Dependency grammars describe the syntactic structure of a sentence solely in terms of directed binary grammatical relations between the words. We also called this a typed dependency structure because the labels from the heads to dependents are drawn from a fixed inventory.
What is free word order?
Some languages have a more flexible word order. Constituency grammars would need additional rules for each possible place. A dependency grammar approach abtracts away from word order information.
Provide examples of core Universal Dependency relations.
Clausal Argument Relations
- NSUBJ (Nominal subject): United canceled the flight.
- DOBJ (Direct object): United diverted the flight to Reno.
- IOBJ (Indirect object): We booked her the flight to Miami. Nominal Modifier Relations
- NMOD (Nominal modifier): We took the morning flight.
- AMOD (Adjectival modifier): Book the cheapest flight.
- NUMMOD (Numeric modifier): Before the storm JetBlue canceled 1000 flights.
- APPOS (Appositional modifier): United, a unit of UAL, matched the fares.
- DET (Determiner): Which flight was delayed?
- CASE (Prepositions, postpositions and other case markers): Book the flight through Houston.

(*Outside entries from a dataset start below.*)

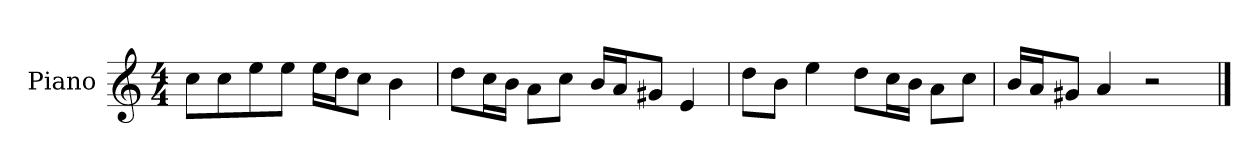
**kern
*part1
*staff1
*I"Piano
*I'P-no
*clefG2
*k[]
*M4/4
*MM90
=1
8cc\L
8cc\
8ee\
8ee\J
16ee\LL
16dd\J
8cc\J
4b\
=2
8dd\L
16cc\L
16b\JJ
8a\L
8cc\J
16b/LL
16a/J
8g#X/J
4e/
=3
8dd\L
8b\J
4ee\
8dd\L
16cc\L
16b\JJ
8a\L
8cc\J
=4
16b/LL
16a/J
8g#X/J
4a/
2r
==
*-
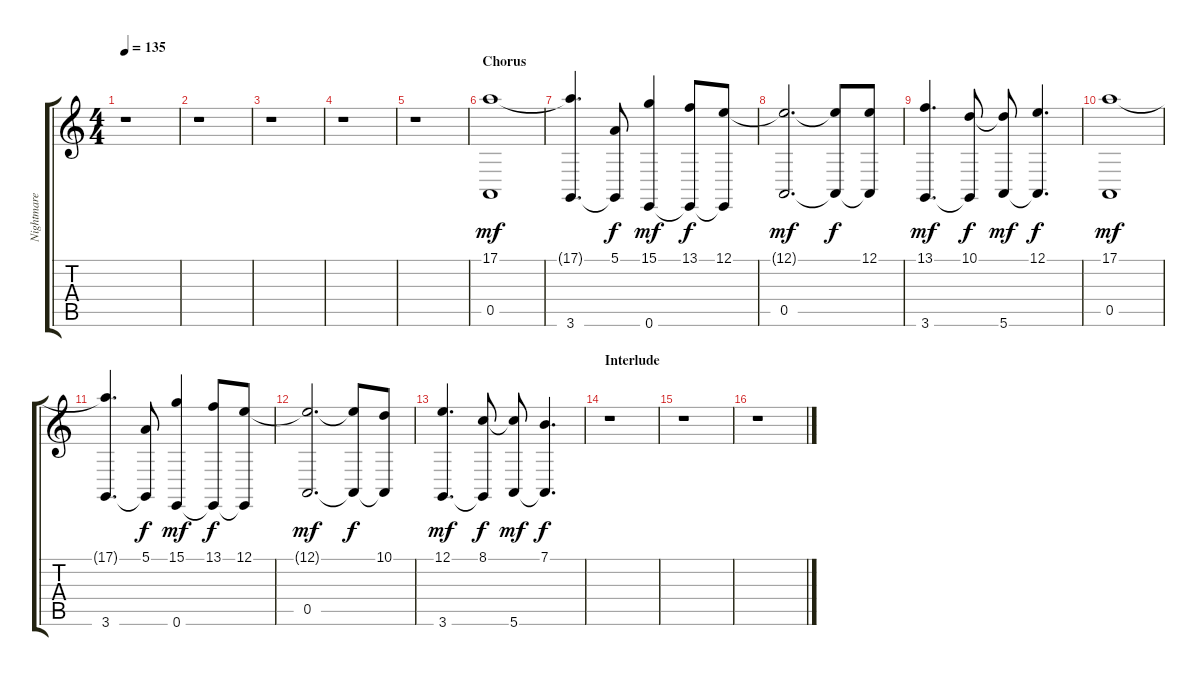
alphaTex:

\track ("Nightmare Industrie Synthétiseur 1" "Nightmare ") {instrument honkytonkpiano}
\staff {score tabs}
\tuning (E4 B3 G3 D3 A2 E2) {hide}
\ts (4 4)
\tempo 135
\clef g2
\ks c
r.1{dy f} |
r.1 |
r.1 |
r.1 |
r.1 |
\section ("" "Chorus")
(17.1 0.5).1{dy mf} |
(17.1{t} 3.6).4{d} (5.1 3.6{t}).8{dy f} (15.1 0.6).4{dy mf} (13.1 0.6{t}).8{dy f} (12.1 0.6{t}).8 |
(12.1{t} 0.5).2{d dy mf} (12.1{t} 0.5{t}).8{dy f} (12.1 0.5{t}).8 |
(13.1 3.6).4{d dy mf} (10.1 3.6{t}).8{dy f} (10.1{t} 5.6).8{dy mf} (12.1 5.6{t}).4{d dy f} |
(17.1 0.5).1{dy mf} |
(17.1{t} 3.6).4{d} (5.1 3.6{t}).8{dy f} (15.1 0.6).4{dy mf} (13.1 0.6{t}).8{dy f} (12.1 0.6{t}).8 |
(12.1{t} 0.5).2{d dy mf} (12.1{t} 0.5{t}).8{dy f} (10.1 0.5{t}).8 |
(12.1 3.6).4{d dy mf} (8.1 3.6{t}).8{dy f} (8.1{t} 5.6).8{dy mf} (7.1 5.6{t}).4{d dy f} |
\section ("" "Interlude")
r.1 |
r.1 |
r.1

Other Notable Relations
- CONJ (Conjunct): We flew to Denver and drove to Steamboat.
- CC (Coordinating conjunction): We flew to Denver and drove to Steamboat.
What is a dependency tree?
Dependency tree is a directed graph that satisfies the following constraints:
- There is a single designated root node that has no incoming arcs
- With the exception of the root node, each vertex has exactly one incoming arc
- There is a unique path from the root node to each vertex in V
What is projectivity?
An arc from a head to a dependent is said to be projective if there is a path from the head to every word that lies between the head and the dependent in the sentence.
Give an example of a nonprojective dependency?
In the sentence, “JetBlue canceled our flight this morning which was already late.”, the dependencies are:
root(canceled)
nsubj(canceled, JetBlue)
dobj(canceled, flight)
mod(canceled, morning)
det(flight, our)
det(morning, this)
nmod(flight, was)
case(was, which)
mod(was, alte)
adv(late, already)
The arc nmod(flight, was)
is non-projective since there is no path from flight to the intervening words this and morning.
Which approaches are not okay and which are okay for parsing sentences with non-projective dependencies?
For training data, most English dependency treebanks were automatically derived from phrase-structure treebanks and such trees are guaranteed to be projective. So, we need other sources of data. Transitiona based approaches can only produce projective trees. Only the more flexible graph-based parsing approaches help with non-projective trees.
What are some rules that can be applied to phrase-structure treebanks to get dependency treebanks?
- Mark the head child of each node in a phrase structure, using the appropriate head rules.
- In the dependency structure, make the head of each non-head child depend on the head of the head-child.
What is transition-based parsing?
Transition-based parsing draws on shift-reduce parsing. It has a stack on which we build the parse, a buffer of tokens to be parsed, and a parser which takes actions on the parse via a predictor called an oracle.
What are the three transition operators that will operate on the top two elements of the stack?
- Left arc (for each of the dependency relations being used)
- Right arc (for each of the dependency relations being used)
- Shift
How do we create training data for dependency parsing?
- Choose LEFTARC if it produces a correct head-dependent relation given the reference parse and the current configuration,
- Otherwise, choose RIGHTARC if (1) it produces a correct head-dependent relation given the reference parse and (2) all of the dependents of the word at the top of the stack have already been assigned,
- Otherwise, choose SHIFT.
How we train a neural classifier for dependency parsing?
The standard architecture is to pass the sentence through an encoder, then take the presentation of the top 2 words on the stack and the first word of the buffer, concatenate them, and present to a feedforward network that predicts the transition to take.
What is an alternative transition system?
Arc eager
How can we explore alternative decision sequences?
Using beam search
What are graph-based methods for creating dependency structures based on?
Maximum spanning tree methods
How do we evaluate dependency parsers?
Labeled and unlabeled accuracy